Les 20% de ménages les plus modestes auraient consommé en totalité le surcroît d’épargne qui a été généré durant la crise sanitaire.

épargne
Piggy bank upside down on the shelf.

Les ménages les plus modestes ont quasiment dépensé le surplus d’épargne qu’ils avaient pu engranger pendant la crise sanitaire du Covid-19, alors que les plus aisés continuent d’accumuler de l’épargne supplémentaire, selon une étude publiée mardi 22 mars, par le Conseil d’analyse économique (CAE).

Début 2022, le bas de laine supplémentaire des ménages représente encore 6% du stock total de leur épargne, ce qui signifie « qu’on ne voit toujours pas, au moins globalement, de comportement franc de désépargne chez les ménages français« , selon l’étude réalisée à partir de l’analyse d’un échantillon de données bancaires de ménages anonymisé du réseau Crédit Mutuel Alliance Fédérale.

L’incertitude sanitaire encore présente et l’accélération de l’inflation depuis l’automne dernier peuvent expliquer que les ménages ne dépensent pas plus rapidement l’argent qu’ils ont mis de côté. Mais le comportement des ménages vis-à-vis de leur épargne dépend de leur niveau de vie, observent les auteurs de l’étude du CAE.

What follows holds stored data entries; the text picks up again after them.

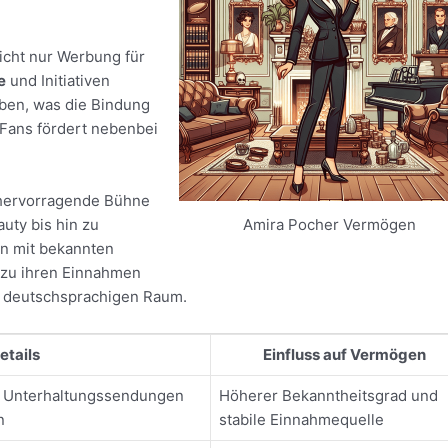
icht nur Werbung für
e
und Initiativen
tleben, was die Bindung
 Fans fördert nebenbei
 hervorragende Bühne
uty bis hin zu
Amira Pocher Vermögen
en mit bekannten
 zu ihren Einnahmen
 im deutschsprachigen Raum.
etails
Einfluss auf Vermögen
n Unterhaltungssendungen
Höherer Bekanntheitsgrad und
n
stabile Einnahmequelle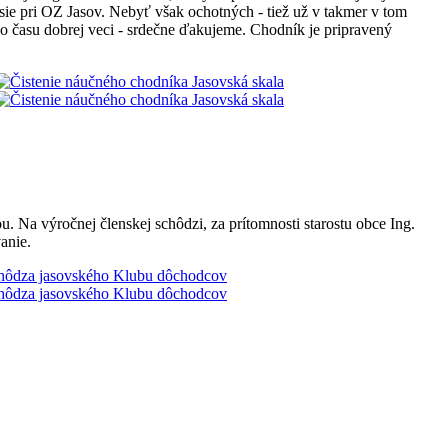
ie pri OZ Jasov. Nebyť však ochotných - tiež už v takmer v tom
ého času dobrej veci - srdečne ďakujeme. Chodník je pripravený
 Na výročnej členskej schôdzi, za prítomnosti starostu obce Ing.
anie.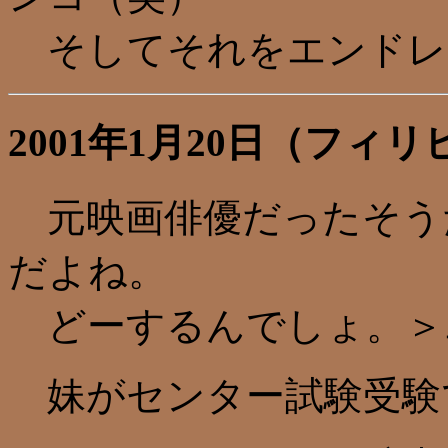
そしてそれをエンドレ
2001年1月20日（フ
元映画俳優だったそう
だよね。
どーするんでしょ。＞
妹がセンター試験受験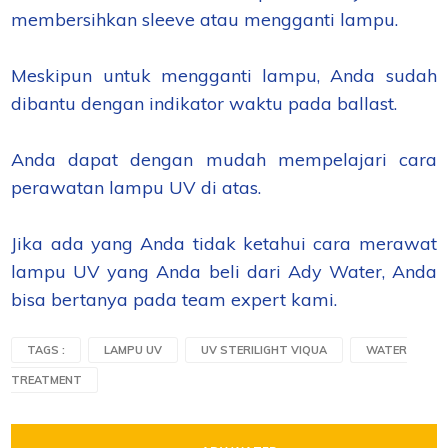
membersihkan sleeve atau mengganti lampu.
Meskipun untuk mengganti lampu, Anda sudah
dibantu dengan indikator waktu pada ballast.
Anda dapat dengan mudah mempelajari cara
perawatan lampu UV di atas.
Jika ada yang Anda tidak ketahui cara merawat
lampu UV yang Anda beli dari Ady Water, Anda
bisa bertanya pada team expert kami.
TAGS :
LAMPU UV
UV STERILIGHT VIQUA
WATER
TREATMENT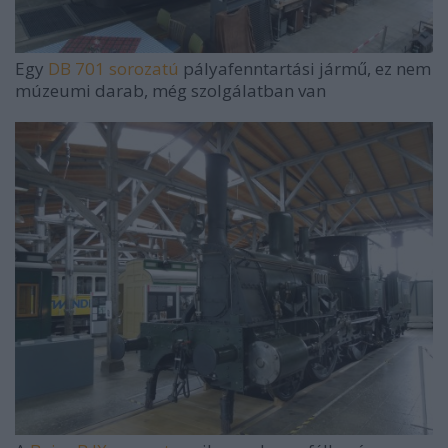
Egy
DB 701 sorozatú
pályafenntartási jármű, ez nem
múzeumi darab, még szolgálatban van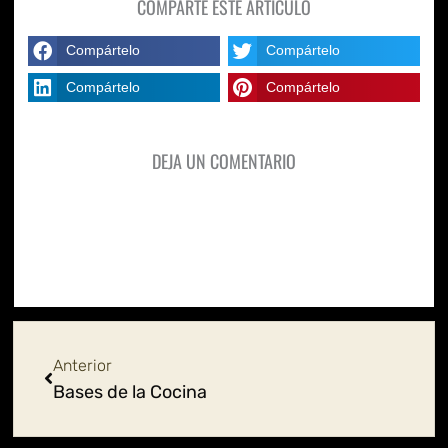
COMPARTE ESTE ARTÍCULO
Compártelo
Compártelo
Compártelo
Compártelo
DEJA UN COMENTARIO
Ant
Anterior
Bases de la Cocina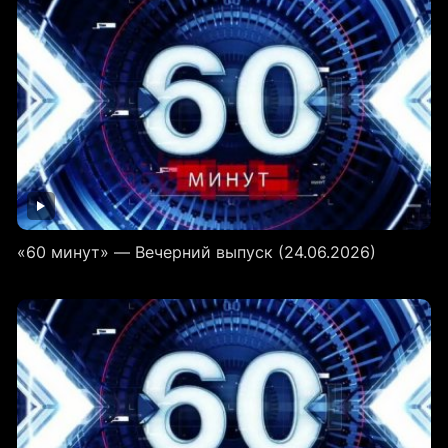
«60 минут» — Вечерний выпуск (24.06.2026)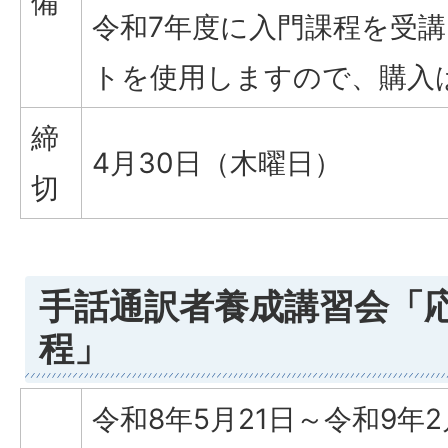
備
令和7年度に入門課程を受
トを使用しますので、購入
締
4月30日（木曜日）
切
手話通訳者養成講習会「
程」
令和8年5月21日～令和9年2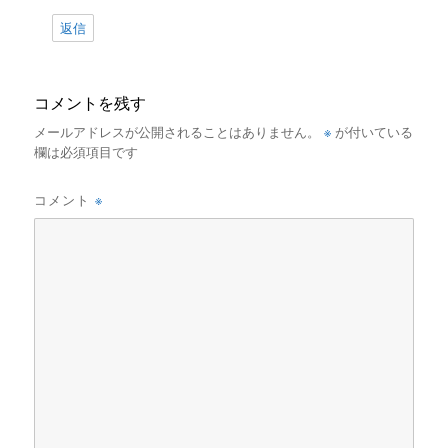
返信
コメントを残す
※
メールアドレスが公開されることはありません。
が付いている
欄は必須項目です
※
コメント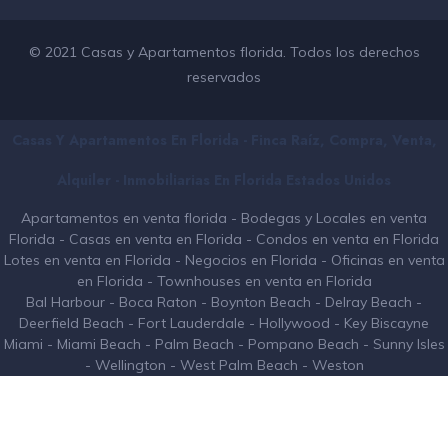
© 2021 Casas y Apartamentos florida. Todos los derechos
reservados
Casas Y Apartamentos En Florida - Finca Raíz, Compra, Venta,
Alquiler - Inmobiliarias En
Florida
Estados Unidos
Apartamentos en venta florida
-
Bodegas y Locales en venta
Florida
-
Casas en venta en Florida
-
Condos en venta en Florida
Lotes en venta en Florida
-
Negocios en Florida
-
Oficinas en venta
en Florida
-
Townhouses en venta en Florida
Bal Harbour
-
Boca Raton
-
Boynton Beach
-
Delray Beach
-
Deerfield Beach
-
Fort Lauderdale
-
Hollywood
-
Key Biscayne
Miami
-
Miami Beach
-
Palm Beach
-
Pompano Beach
-
Sunny Isles
-
Wellington
-
West Palm Beach
-
Weston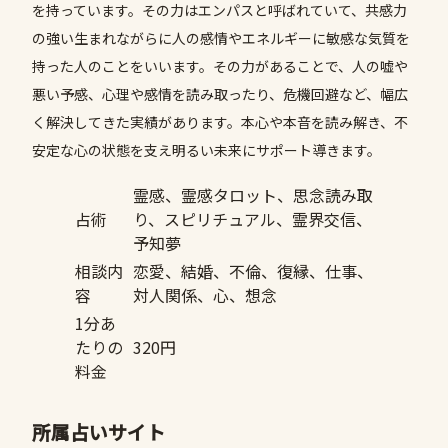
を持っています。その力はエンパスと呼ばれていて、共感力
の強い生まれながらに人の感情やエネルギーに敏感な気質を
持った人のことをいいます。その力があることで、人の嘘や
悪い予感、心理や感情を読み取ったり、危機回避など、幅広
く解決してきた実績があります。本心や本音を読み解き、不
安定な心の状態を支え明るい未来にサポート導きます。
霊感、霊感タロット、思念読み取
占術
り、スピリチュアル、霊界交信、
予知夢
相談内
恋愛、結婚、不倫、復縁、仕事、
容
対人関係、心、想念
1分あ
たりの
320円
料金
所属占いサイト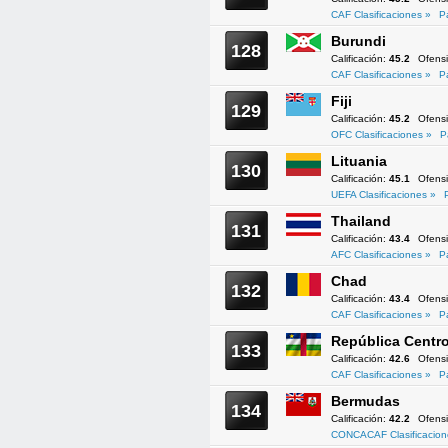
CAF Clasificaciones »
P
Burundi
128
Calificación:
45.2
Ofens
CAF Clasificaciones »
P
Fiji
129
Calificación:
45.2
Ofens
OFC Clasificaciones »
P
Lituania
130
Calificación:
45.1
Ofens
UEFA Clasificaciones »
Thailand
131
Calificación:
43.4
Ofens
AFC Clasificaciones »
P
Chad
132
Calificación:
43.4
Ofens
CAF Clasificaciones »
P
República Centro
133
Calificación:
42.6
Ofens
CAF Clasificaciones »
P
Bermudas
134
Calificación:
42.2
Ofens
CONCACAF Clasificacion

Un surcroit d’épargne qui ne diminue pas pour les 10% les plus aisés

Les 20% de ménages les plus modestes « auraient quasiment consommé en totalité le surcroît d’épargne qui a été généré durant la crise sanitaire« . En outre, s’il y a toujours globalement un surcroît d’épargne, « à partir de septembre 2021, (il) commence à diminuer » pour toutes les catégories de ménages, « à l’exception » des 10% les plus aisés « pour lequel il semble se stabiliser« , indiquent-ils.

L’analyse des comptes bancaires des ménages montrent encore que depuis mars 2021, les 10% les plus aisés ont surtout vu progresser les dépôts sur leur comptes titres (qui permettent d’investir en Bourse), ce qui pourrait s’expliquer par la bonne santé des indices boursiers après leur chute de début 2020.

À partir de mars 2020, les premières mesures de restrictions pour faire face à la crise sanitaire ont entraîné une forte baisse de la consommation des ménages, alors que les revenus de la plupart d’entre eux ont été maintenus grâce aux mesures de soutien public, comme le chômage partiel ou le fonds de solidarité pour les indépendants.

Selon la Banque de France, ils ont ainsi accumulé un surplus d’épargne inédit de 170 milliards d’euros. Alors que la consommation des ménages est le premier moteur de la croissance française, les économistes scrutent avec attention le niveau d’épargne des ménages, et à quelle rythme ces derniers vont dépenser cette épargne supplémentaire.